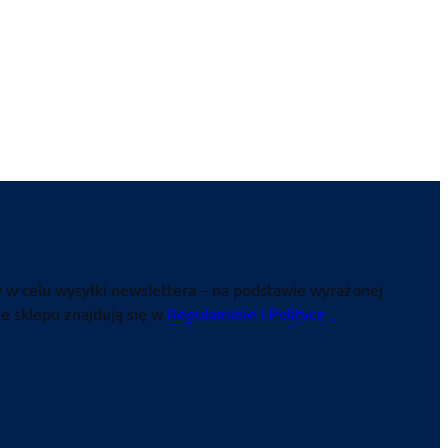
 w celu wysyłki newslettera – na podstawie wyrażonej
e sklepu znajdują się w
Regulaminie i Polityce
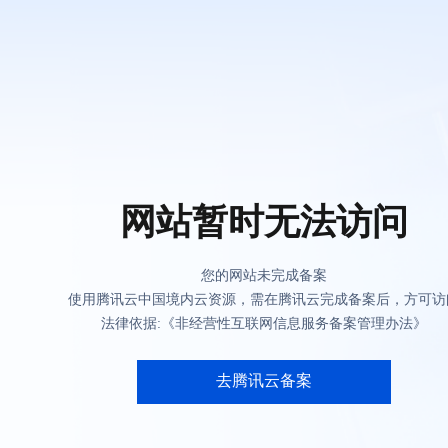
网站暂时无法访问
您的网站未完成备案
使用腾讯云中国境内云资源，需在腾讯云完成备案后，方可访
法律依据:《非经营性互联网信息服务备案管理办法》
去腾讯云备案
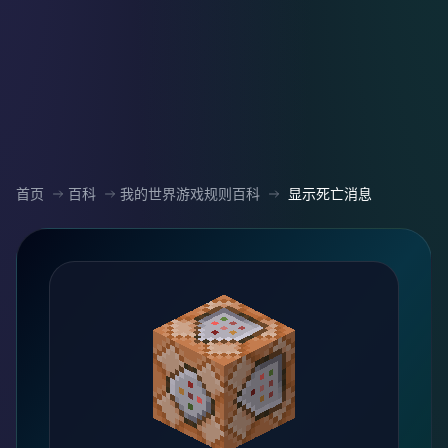
首页
百科
我的世界游戏规则百科
显示死亡消息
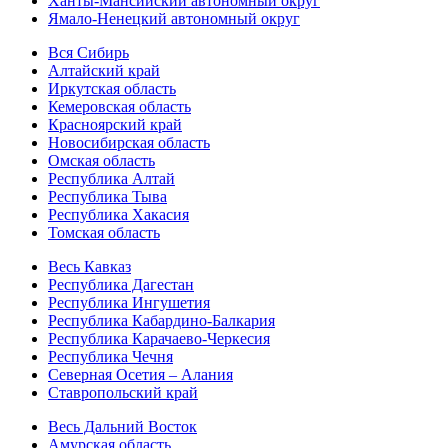
Ханты-Мансийский автономный округ
Ямало-Ненецкий автономный округ
Вся Сибирь
Алтайский край
Иркутская область
Кемеровская область
Красноярский край
Новосибирская область
Омская область
Республика Алтай
Республика Тыва
Республика Хакасия
Томская область
Весь Кавказ
Республика Дагестан
Республика Ингушетия
Республика Кабардино-Балкария
Республика Карачаево-Черкесия
Республика Чечня
Северная Осетия – Алания
Ставропольский край
Весь Дальний Восток
Амурская область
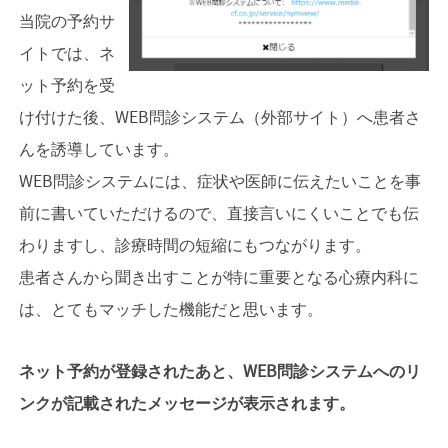
当院の予約サ
イトでは、ネ
ット予約を受
け付けた後、WEB問診システム（外部サイト）へ患者さ
んを誘導しています。
WEB問診システムには、症状や医師に伝えたいことを事
前に書いていただけるので、直接言いにくいことでも伝
わりますし、診療時間の短縮にもつながります。
患者さんから聞き出すことが特に重要となる心療内科に
は、とてもマッチした機能だと思います。
ネット予約が登録されたあと、WEB問診システムへのリ
ンクが記載されたメッセージが表示されます。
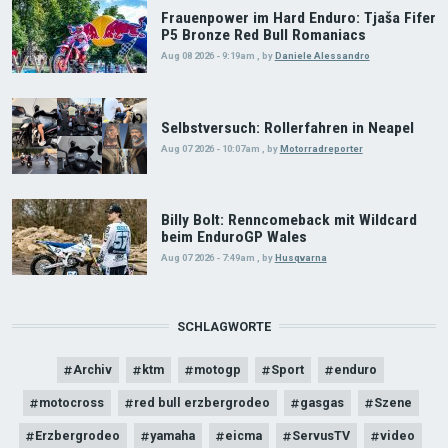
Frauenpower im Hard Enduro: Tjaša Fifer
P5 Bronze Red Bull Romaniacs
Aug 08 2026 - 9:19am
,
by
Daniele Alessandro
Selbstversuch: Rollerfahren in Neapel
Aug 07 2026 - 10:07am
,
by
Motorradreporter
Billy Bolt: Renncomeback mit Wildcard
beim EnduroGP Wales
Aug 07 2026 - 7:49am
,
by
Husqvarna
SCHLAGWORTE
Archiv
ktm
motogp
Sport
enduro
motocross
red bull erzbergrodeo
gasgas
Szene
Erzbergrodeo
yamaha
eicma
ServusTV
video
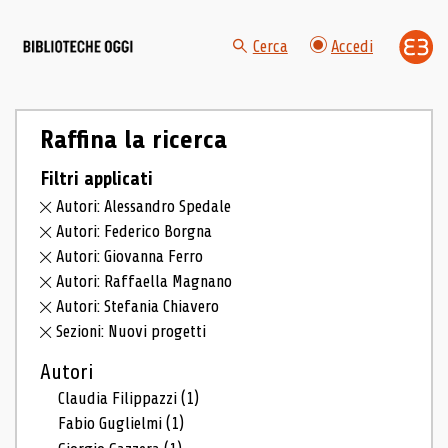
Cerca
Accedi
Raffina la ricerca
Filtri applicati
Autori: Alessandro Spedale
Autori: Federico Borgna
Autori: Giovanna Ferro
Autori: Raffaella Magnano
Autori: Stefania Chiavero
Sezioni: Nuovi progetti
Autori
Claudia Filippazzi
(1)
Fabio Guglielmi
(1)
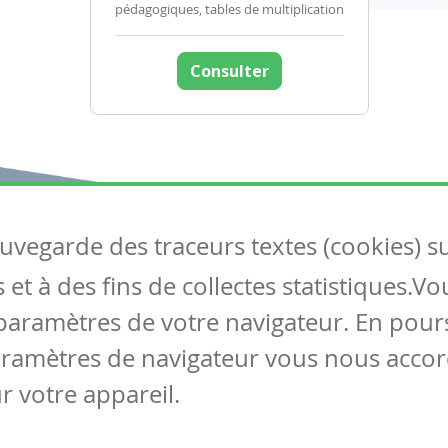
pédagogiques, tables de multiplication
Consulter
auvegarde des traceurs textes (cookies) s
Articles
S
et à des fins de collectes statistiques.V
Tous les articles
Co
Articles DYS
paramètres de votre navigateur. En pours
Articles TIC
aramètres de navigateur vous nous accor
Circulaires
r votre appareil.
Mentions légales
Vie privée
Cookies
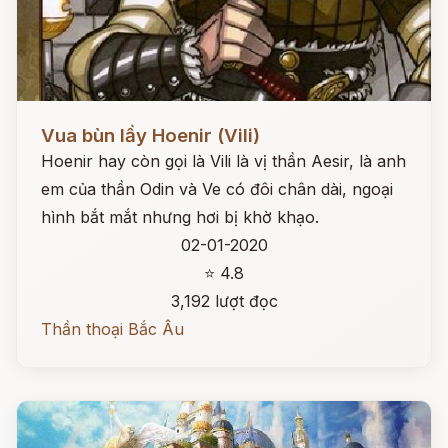
Đọc ngay
Vua bùn lầy Hoenir (Vili)
Hoenir hay còn gọi là Vili là vị thần Aesir, là anh
em của thần Odin và Ve có đôi chân dài, ngoại
hình bắt mắt nhưng hơi bị khờ khạo.
02-01-2020
⭐ 4.8
3,192 lượt đọc
Thần thoại Bắc Âu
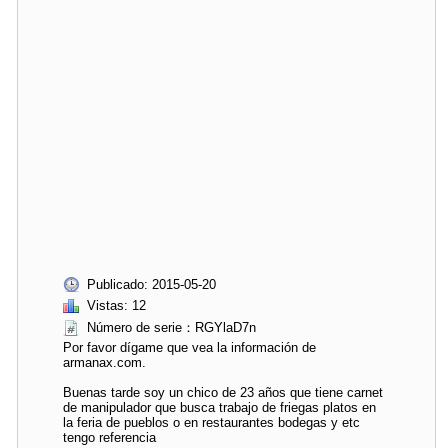
Publicado: 2015-05-20
Vistas: 12
Número de serie：RGYlaD7n
Por favor dígame que vea la información de
armanax.com.
Buenas tarde soy un chico de 23 años que tiene carnet
de manipulador que busca trabajo de friegas platos en
la feria de pueblos o en restaurantes bodegas y etc
tengo referencia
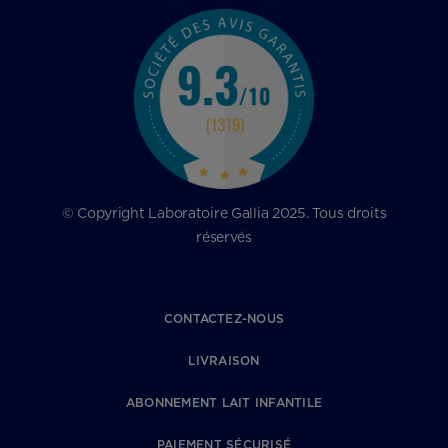
© Copyright Laboratoire Gallia 2025. Tous droits
réservés
CONTACTEZ-NOUS
LIVRAISON
ABONNEMENT LAIT INFANTILE
PAIEMENT SÉCURISÉ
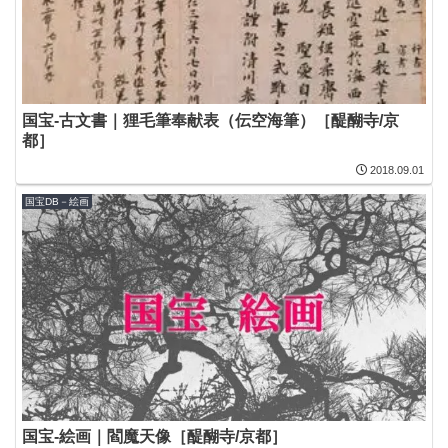
国宝-古文書｜狸毛筆奉献表（伝空海筆）［醍醐寺/京
都］
2018.09.01
国宝DB－絵画
国宝-絵画｜閻魔天像［醍醐寺/京都］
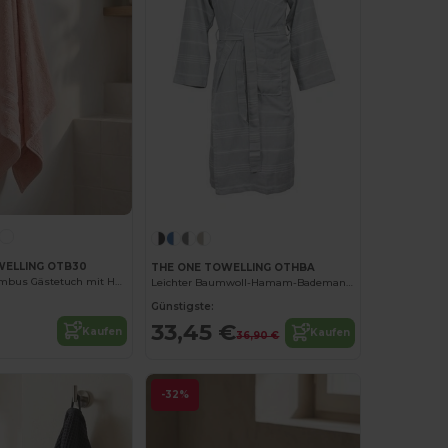
WELLING OTB30
THE ONE TOWELLING OTHBA
Luxuriöses Bambus Gästetuch mit Hoher Saugfähigkeit
Leichter Baumwoll-Hamam-Bademantel
Günstigste:
33,45 €
Kaufen
Kaufen
36,90 €
-32%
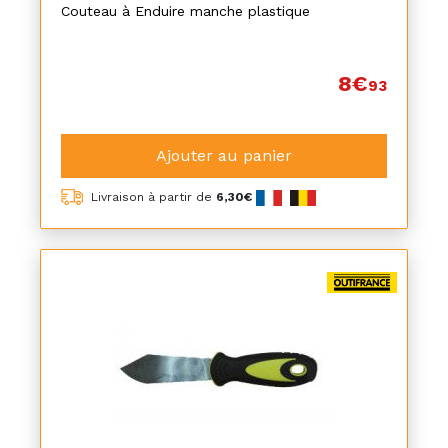
Couteau à Enduire manche plastique
8€
93
Ajouter au panier
Livraison à partir de
6,30€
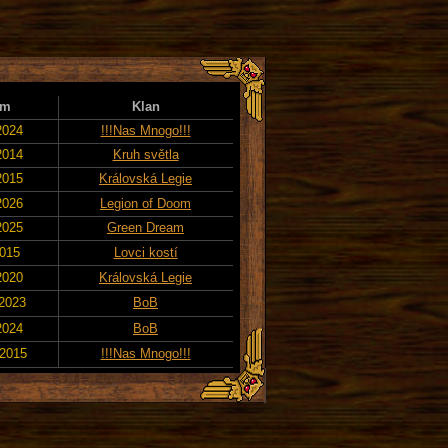
um
Klan
2024
!!!Nas Mnogo!!!
2014
Kruh světla
2015
Královská Legie
2026
Legion of Doom
2025
Green Dream
2015
Lovci kostí
2020
Královská Legie
 2023
BoB
2024
BoB
 2015
!!!Nas Mnogo!!!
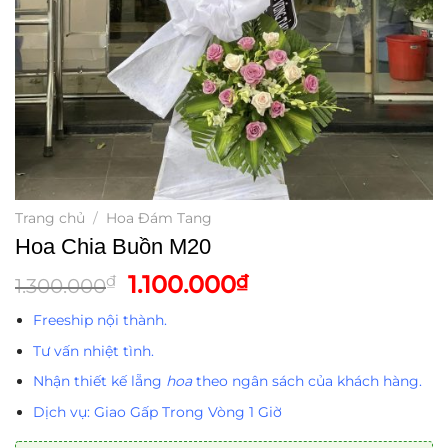
Trang chủ
/
Hoa Đám Tang
Hoa Chia Buồn M20
Giá
Giá
1.100.000
₫
₫
1.300.000
gốc
hiện
Freeship nội thành.
là:
tại
1.300.000₫.
là:
Tư vấn nhiệt tình.
1.100.000₫.
Nhận thiết kế lẵng
hoa
theo ngân sách của khách hàng.
Dịch vụ: Giao Gấp Trong Vòng 1 Giờ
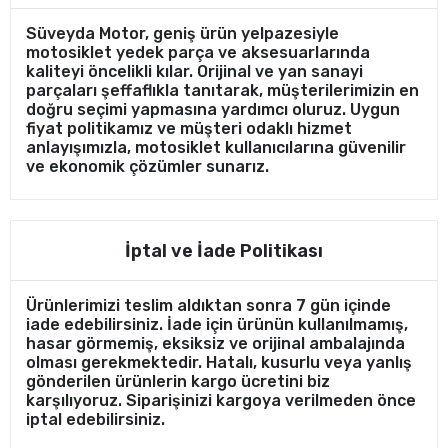
Süveyda Motor, geniş ürün yelpazesiyle
motosiklet yedek parça ve aksesuarlarında
kaliteyi öncelikli kılar. Orijinal ve yan sanayi
parçaları şeffaflıkla tanıtarak, müşterilerimizin en
doğru seçimi yapmasına yardımcı oluruz. Uygun
fiyat politikamız ve müşteri odaklı hizmet
anlayışımızla, motosiklet kullanıcılarına güvenilir
ve ekonomik çözümler sunarız.
İptal ve İade Politikası
Ürünlerimizi teslim aldıktan sonra 7 gün içinde
iade edebilirsiniz. İade için ürünün kullanılmamış,
hasar görmemiş, eksiksiz ve orijinal ambalajında
olması gerekmektedir. Hatalı, kusurlu veya yanlış
gönderilen ürünlerin kargo ücretini biz
karşılıyoruz. Siparişinizi kargoya verilmeden önce
iptal edebilirsiniz.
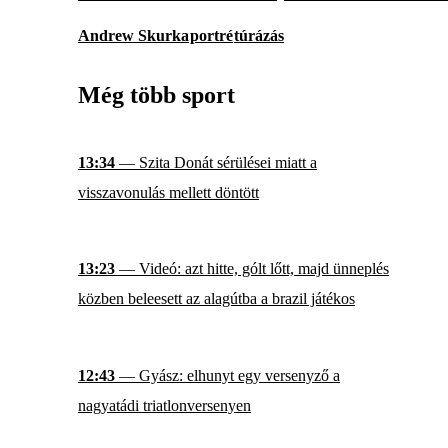
Andrew Skurka
portré
túrázás
Még több sport
13:34
— Szita Donát sérülései miatt a
visszavonulás mellett döntött
13:23
— Videó: azt hitte, gólt lőtt, majd ünneplés
közben beleesett az alagútba a brazil játékos
12:43
— Gyász: elhunyt egy versenyző a
nagyatádi triatlonversenyen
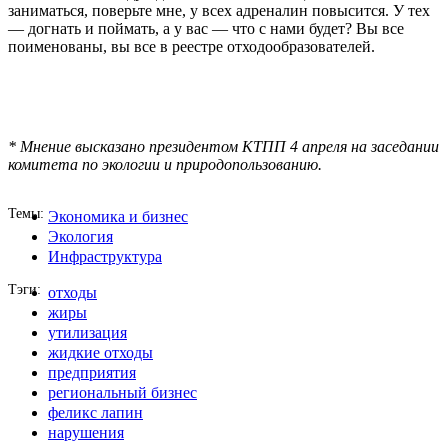
заниматься, поверьте мне, у всех адреналин повысится. У тех
— догнать и поймать, а у вас — что с нами будет? Вы все
поименованы, вы все в реестре отходообразователей.
* Мнение высказано президентом КТПП 4 апреля на заседании
комитета по экологии и природопользованию.
Темы
Экономика и бизнес
Экология
Инфраструктура
Тэги
отходы
жиры
утилизация
жидкие отходы
предприятия
региональный бизнес
феликс лапин
нарушения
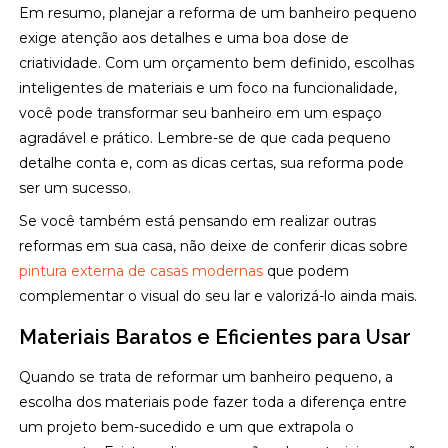
Em resumo, planejar a reforma de um banheiro pequeno
exige atenção aos detalhes e uma boa dose de
criatividade. Com um orçamento bem definido, escolhas
inteligentes de materiais e um foco na funcionalidade,
você pode transformar seu banheiro em um espaço
agradável e prático. Lembre-se de que cada pequeno
detalhe conta e, com as dicas certas, sua reforma pode
ser um sucesso.
Se você também está pensando em realizar outras
reformas em sua casa, não deixe de conferir dicas sobre
pintura externa de casas modernas
que podem
complementar o visual do seu lar e valorizá-lo ainda mais.
Materiais Baratos e Eficientes para Usar
Quando se trata de reformar um banheiro pequeno, a
escolha dos materiais pode fazer toda a diferença entre
um projeto bem-sucedido e um que extrapola o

★ ★ ★ ★ ★ ★ ★

## What you should do
Check each line of the entries for "бизнес" and copy those that have it.

## Written answer
Экономика и бизнес
региональный бизнес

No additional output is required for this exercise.